- **TASK STATEMENT**:
Having located "vfov_deg: 8.7" in the listing below, write out its line and every following line exactly, last line included, without the pictures.

- **ENTRIES SUPPLIED**:
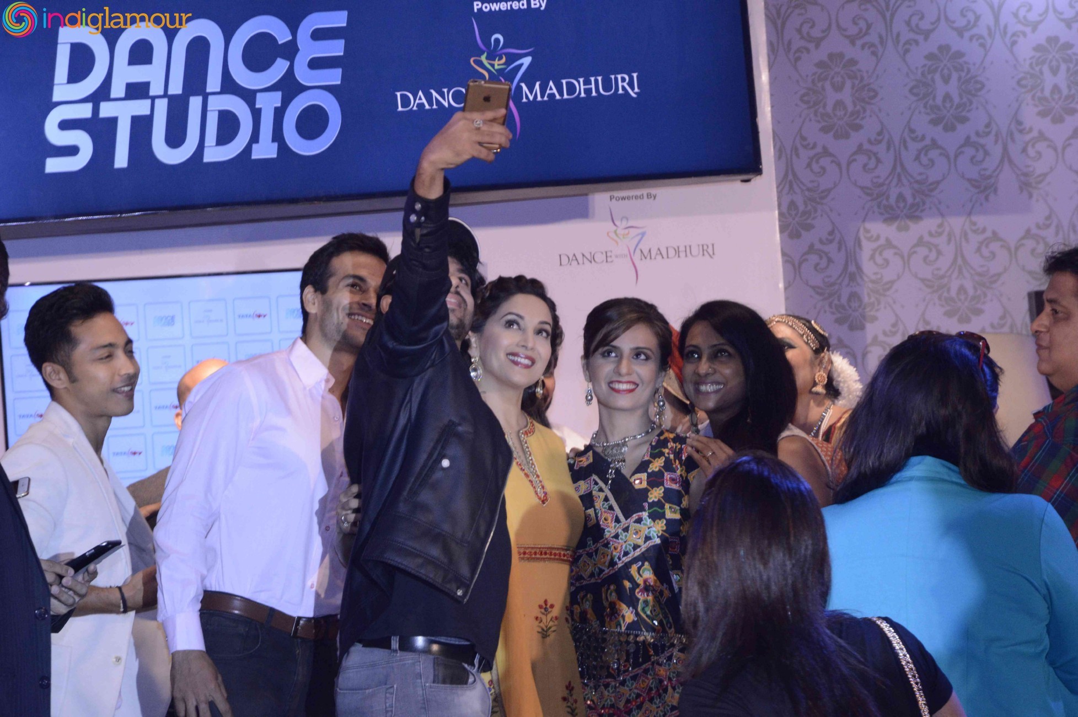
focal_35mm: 158
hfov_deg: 13.1
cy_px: 358
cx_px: 539
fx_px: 4712
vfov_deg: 8.7
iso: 1600
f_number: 9
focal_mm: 105
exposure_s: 1/160
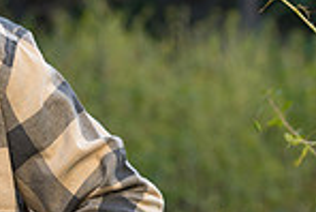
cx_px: -96
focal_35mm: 495
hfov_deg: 4.1
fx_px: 4349
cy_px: 87
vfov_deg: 2.8
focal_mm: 95
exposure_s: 1/250
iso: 250
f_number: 4.5
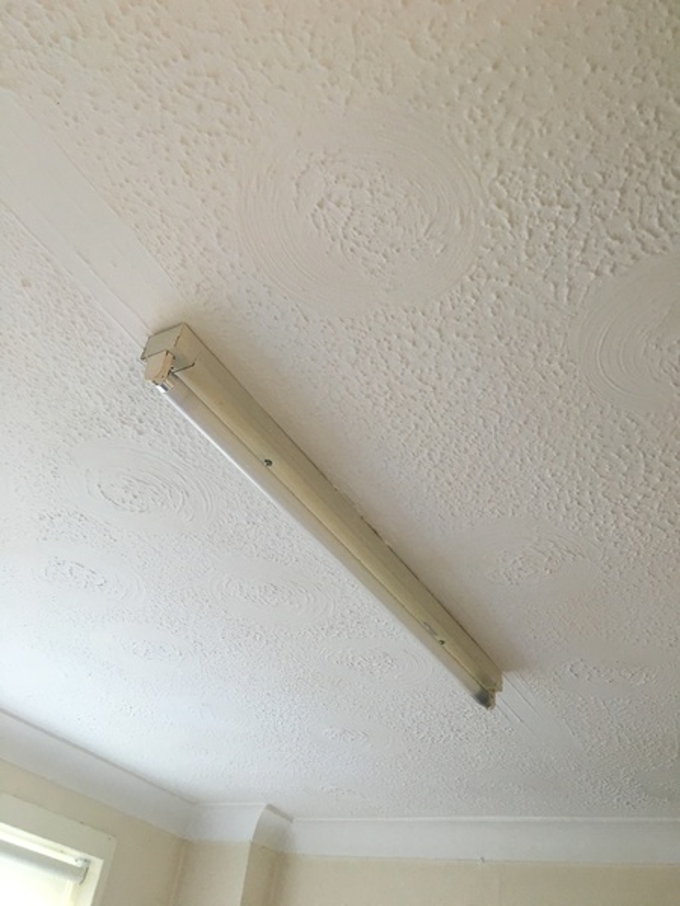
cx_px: 340
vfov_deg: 61.7
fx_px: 760
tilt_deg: +38.6
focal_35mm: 29
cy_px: 453
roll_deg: -8.6
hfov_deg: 48.2
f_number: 2.2
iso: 125
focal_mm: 4.15
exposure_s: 1/33
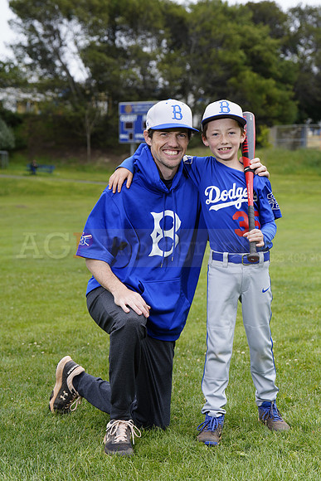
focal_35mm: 86
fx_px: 1149
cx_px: 160
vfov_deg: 23.6
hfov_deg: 15.9
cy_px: 240
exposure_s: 1/250
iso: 100
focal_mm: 86
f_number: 6.3
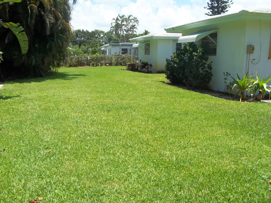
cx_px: 136
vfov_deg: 44.2
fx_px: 251
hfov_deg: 56.8
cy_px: 102
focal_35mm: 32
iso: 64
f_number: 8.8
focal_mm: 5.7
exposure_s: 1/100
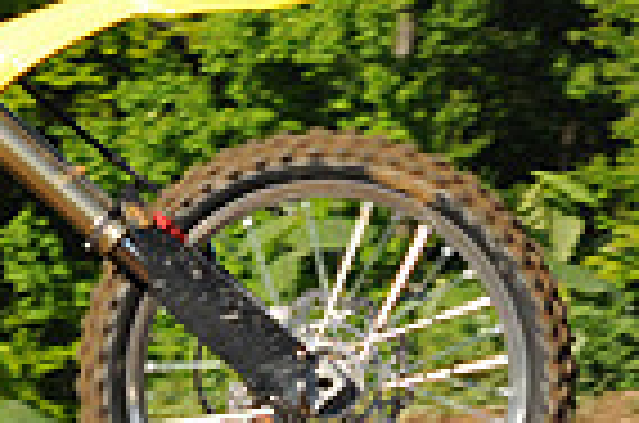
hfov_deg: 5.4
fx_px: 6712
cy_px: 191
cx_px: -202
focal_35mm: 379
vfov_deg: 3.6
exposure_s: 1/1000
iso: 400
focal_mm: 62
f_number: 7.1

- **RESPONSE BELOW**:
vfov_deg: 8.7
iso: 1600
f_number: 9
focal_mm: 105
exposure_s: 1/160
cx_px: -96
focal_35mm: 495
hfov_deg: 4.1
fx_px: 4349
cy_px: 87
vfov_deg: 2.8
focal_mm: 95
exposure_s: 1/250
iso: 250
f_number: 4.5
cx_px: 340
vfov_deg: 61.7
fx_px: 760
tilt_deg: +38.6
focal_35mm: 29
cy_px: 453
roll_deg: -8.6
hfov_deg: 48.2
f_number: 2.2
iso: 125
focal_mm: 4.15
exposure_s: 1/33
focal_35mm: 86
fx_px: 1149
cx_px: 160
vfov_deg: 23.6
hfov_deg: 15.9
cy_px: 240
exposure_s: 1/250
iso: 100
focal_mm: 86
f_number: 6.3
cx_px: 136
vfov_deg: 44.2
fx_px: 251
hfov_deg: 56.8
cy_px: 102
focal_35mm: 32
iso: 64
f_number: 8.8
focal_mm: 5.7
exposure_s: 1/100
hfov_deg: 5.4
fx_px: 6712
cy_px: 191
cx_px: -202
focal_35mm: 379
vfov_deg: 3.6
exposure_s: 1/1000
iso: 400
focal_mm: 62
f_number: 7.1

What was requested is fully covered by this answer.